In an article for the San Francisco Chronicle, Navigant Research comments on market drivers and how industry players are setting themselves apart
Tesla’s Model 3 is top of mind for most industry onlookers, but behind the automaker’s production struggles, another part of the business is quietly surging. According to an article in the San Francisco Chronicle, sales of Tesla’s stationary batteries grew 450% during the first half of 2018, with global installations capable of storing one gigawatt-hour of electricity, or the output of one commercial nuclear reactor running for an hour.
Demand for the batteries continues to grow, especially in the residential market, and among utility companies as well. Alex Eller, senior research analyst at Navigant Research, told the San Francisco Chronicle that the energy storage market is growing globally. While North America represents roughly 30% of the market, installations are picking up in Asia, particularly in South Korea and Japan, where a heavy reliance on fossil fuel imports exists.
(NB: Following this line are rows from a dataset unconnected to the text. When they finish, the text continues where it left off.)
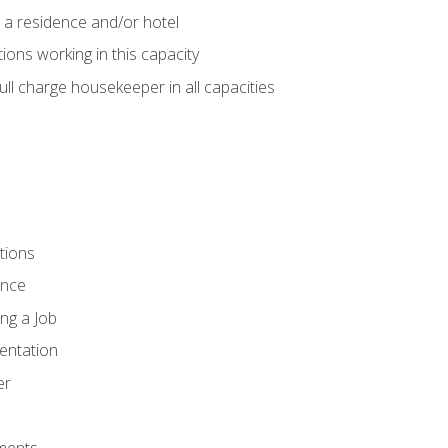
 a residence and/or hotel
ions working in this capacity
ll charge housekeeper in all capacities
tions
ence
ng a Job
entation
er
ments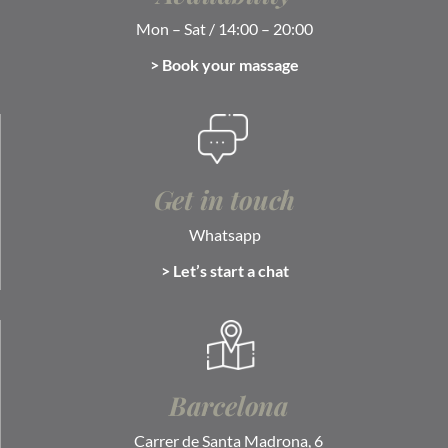
Mon – Sat / 14:00 – 20:00
> Book your massage
Get in touch
Whatsapp
> Let’s start a chat
Barcelona
Carrer de Santa Madrona, 6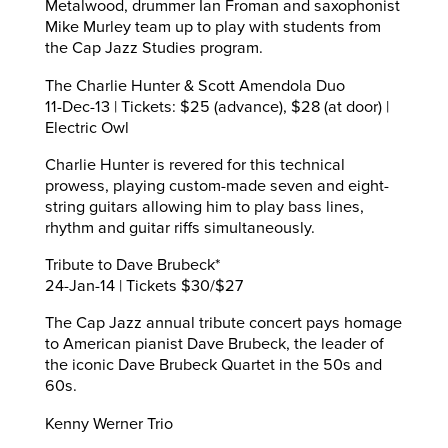
Metalwood, drummer Ian Froman and saxophonist
Mike Murley team up to play with students from
the Cap Jazz Studies program.
The Charlie Hunter & Scott Amendola Duo
11-Dec-13 | Tickets: $25 (advance), $28 (at door) |
Electric Owl
Charlie Hunter is revered for this technical
prowess, playing custom-made seven and eight-
string guitars allowing him to play bass lines,
rhythm and guitar riffs simultaneously.
Tribute to Dave Brubeck*
24-Jan-14 | Tickets $30/$27
The Cap Jazz annual tribute concert pays homage
to American pianist Dave Brubeck, the leader of
the iconic Dave Brubeck Quartet in the 50s and
60s.
Kenny Werner Trio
Eller added that Tesla’s competition in this area is healthy, with a variety of other industry players offering similar lithium ion battery cells. Companies, he said, are differentiating themselves through their software, which enables the batteries to provide a variety of operations.
“Shifting solar might be relatively simple,” Eller said. “But there are projects that might provide a number of services, so the software’s really going to be key.”